The result effectively combines the two csv files into a single table, which we can then continue to create our features from as before.
There are still some limitations with this approach, while we’ve reduced the number of repeated queries, we still need to duplicate everything for both the regular season and tournament games datasets. This is where the all code approach comes in.
The all code approach#
The all code approach is the most flexible and powerful approach, but also requires the most amount of code to be written. This approach is best suited for those who are comfortable with writing code and want to have full control over the transformations that are applied to the data.
Essentially what we’ll do is grab all the M code that was generated in each of the queries and combine them into a single query. This will allow us to load all the csv files in a single query and then apply the transformations to each of them in a single step. To get all the M code, we can select each query and then click on the Advanced Editor from the Home ribbon, which displays all the M code that was generated for that query. We can then copy and paste this code into a new query and then combine them all together.

Dataset records
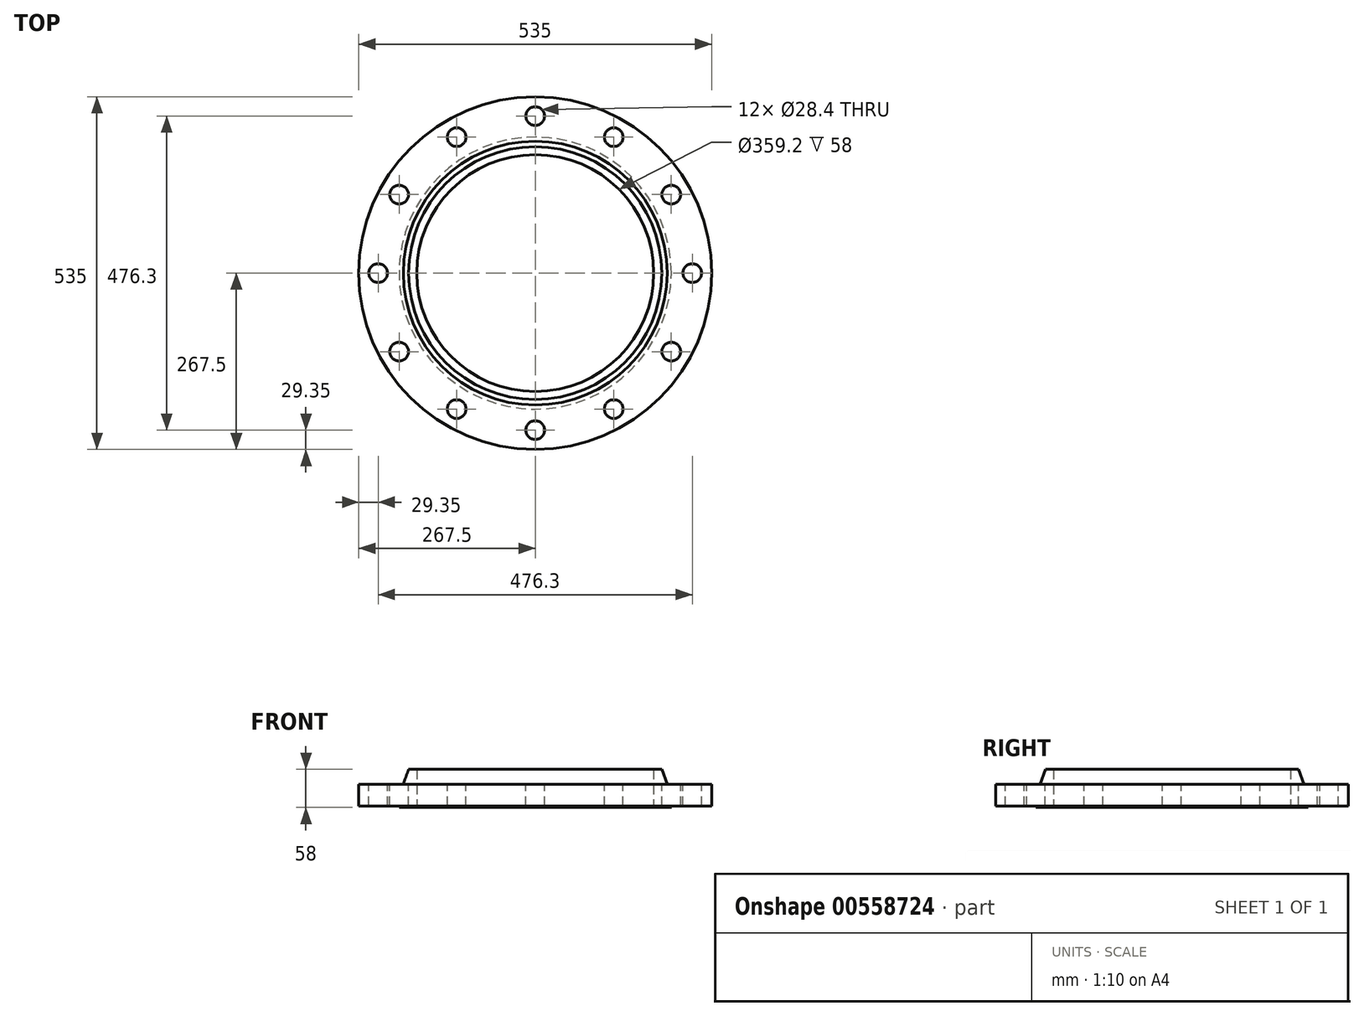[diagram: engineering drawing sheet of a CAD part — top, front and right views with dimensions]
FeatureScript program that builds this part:
annotation { "Feature Type Name" : "Feature", "Feature Type Description" : "" }
export const myFeature = defineFeature(function(context is Context, id is Id, definition is map)
    precondition{}
    {
        {
            var Q0;
            Q0=qCreatedBy(makeId("Front.planeOp"),FACE);
            var sketch = newSketch(context, id + "F0", { "sketchPlane" : qUnion([Q0])});
            skLineSegment(sketch, "E0", {"start": v(179.6, 0) * mm, "end": v(206.4, 0) * mm});
            skLineSegment(sketch, "E1", {"start": v(206.4, 0) * mm, "end": v(206.4, 2) * mm});
            skLineSegment(sketch, "E2", {"start": v(206.4, 2) * mm, "end": v(267.5, 2) * mm});
            skLineSegment(sketch, "E3", {"start": v(267.5, 2) * mm, "end": v(267.5, 35.4) * mm});
            skLineSegment(sketch, "E4", {"start": v(267.5, 35.4) * mm, "end": v(200, 35.4) * mm});
            skLineSegment(sketch, "E5", {"start": v(200, 35.4) * mm, "end": v(191.77, 58) * mm});
            skLineSegment(sketch, "E6", {"start": v(191.77, 58) * mm, "end": v(179.6, 58) * mm});
            skLineSegment(sketch, "E7", {"start": v(179.6, 58) * mm, "end": v(179.6, 0) * mm});
            skLineSegment(sketch, "E8", {"start": v(0, 0) * mm, "end": v(0, 58) * mm});
            skSolve(sketch);
        }
        {
            var Q0;
            Q0=makeQuery(id+"F0.imprint","IMPRINT",FACE,{"disambiguationData":[TD([[makeQuery(id+"F0.imprint","IMPRINT",EDGE,{"derivedFrom":sQuery(id+"F0.wireOp",EDGE,"E0")}),1.0]])]});
            var Q1;
            Q1=sQuery(id+"F0.wireOp",EDGE,"E8");
            revolve(context, id + "F1", {"entities" : qUnion([Q0]), "axis" : qUnion([Q1]), "revolveType" : RevolveType.FULL});
        }
        {
            var Q0;
            Q0=makeQuery(id+"F1.opRevolve","SWEPT_FACE",FACE,{"disambiguationData":[OSD([sQuery(id+"F0.wireOp",EDGE,"E4")])]});
            var sketch = newSketch(context, id + "F2", { "sketchPlane" : qUnion([Q0])});
            skCircle(sketch, "E9", {"center": v(0, 0) * mm, "radius": 238.15 * mm, "construction": true});
            skCircle(sketch, "E10", {"center": v(0, 238.15) * mm, "radius": 14.2 * mm});
            skCircle(sketch, "E11.1.0", {"center": v(-119.07, 206.24) * mm, "radius": 14.2 * mm});
            skCircle(sketch, "E11.2.0", {"center": v(-206.24, 119.08) * mm, "radius": 14.2 * mm});
            skCircle(sketch, "E11.3.0", {"center": v(-238.15, 0) * mm, "radius": 14.2 * mm});
            skCircle(sketch, "E11.4.0", {"center": v(-206.24, -119.07) * mm, "radius": 14.2 * mm});
            skCircle(sketch, "E11.5.0", {"center": v(-119.08, -206.24) * mm, "radius": 14.2 * mm});
            skCircle(sketch, "E11.6.0", {"center": v(0, -238.15) * mm, "radius": 14.2 * mm});
            skCircle(sketch, "E11.7.0", {"center": v(119.07, -206.24) * mm, "radius": 14.2 * mm});
            skCircle(sketch, "E11.8.0", {"center": v(206.24, -119.08) * mm, "radius": 14.2 * mm});
            skCircle(sketch, "E11.9.0", {"center": v(238.15, 0) * mm, "radius": 14.2 * mm});
            skCircle(sketch, "E11.10.0", {"center": v(206.24, 119.07) * mm, "radius": 14.2 * mm});
            skCircle(sketch, "E11.11.0", {"center": v(119.07, 206.24) * mm, "radius": 14.2 * mm});
            skSolve(sketch);
        }
        {
            var Q0;
            Q0 = qSketchRegion(id + "F2", true);
            extrude(context, id + "F3", {"entities" : qUnion([Q0]), "operationType" : NewBodyOperationType.REMOVE, "endBound" : BoundingType.THROUGH_ALL, "oppositeDirection" : true, "depth" : 25 * mm, "offsetDistance" : 25 * mm});
        }
    });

- Written exercise 1:
Decide whether each statement agrees with the passage about the all code approach, answering yes or no and quoting the deciding words of the passage: (a) The all code approach requires the least amount of code. (b) The Advanced Editor is opened from the Home ribbon. (c) Combining the csv files removes the need to duplicate work for the regular season and tournament games datasets.
- Written exercise 2:
Answer each question from the passage about the all code approach:
(a) What does the result effectively combine, and into what?
(b) Who is the all code approach best suited for?
(c) What does the Advanced Editor display?
- Written exercise 3:
Write out the part of the passage about the all code approach that opens with the words containing "The result effectively" and closes with "to the data.".
Rely only on the passage about the all code approach.

- Exercise solution 1:
(a) No: "but also requires the most amount of code to be written"
(b) Yes: "click on the Advanced Editor from the Home ribbon"
(c) No: "we still need to duplicate everything for both the regular season and tournament games datasets"

- Exercise solution 2:
(a) The two csv files, into a single table.
(b) Those who are comfortable with writing code and want full control over the transformations applied to the data.
(c) All the M code that was generated for the selected query.

- Exercise solution 3:
The result effectively combines the two csv files into a single table, which we can then continue to create our features from as before.
There are still some limitations with this approach, while we’ve reduced the number of repeated queries, we still need to duplicate everything for both the regular season and tournament games datasets. This is where the all code approach comes in.
The all code approach#
The all code approach is the most flexible and powerful approach, but also requires the most amount of code to be written. This approach is best suited for those who are comfortable with writing code and want to have full control over the transformations that are applied to the data.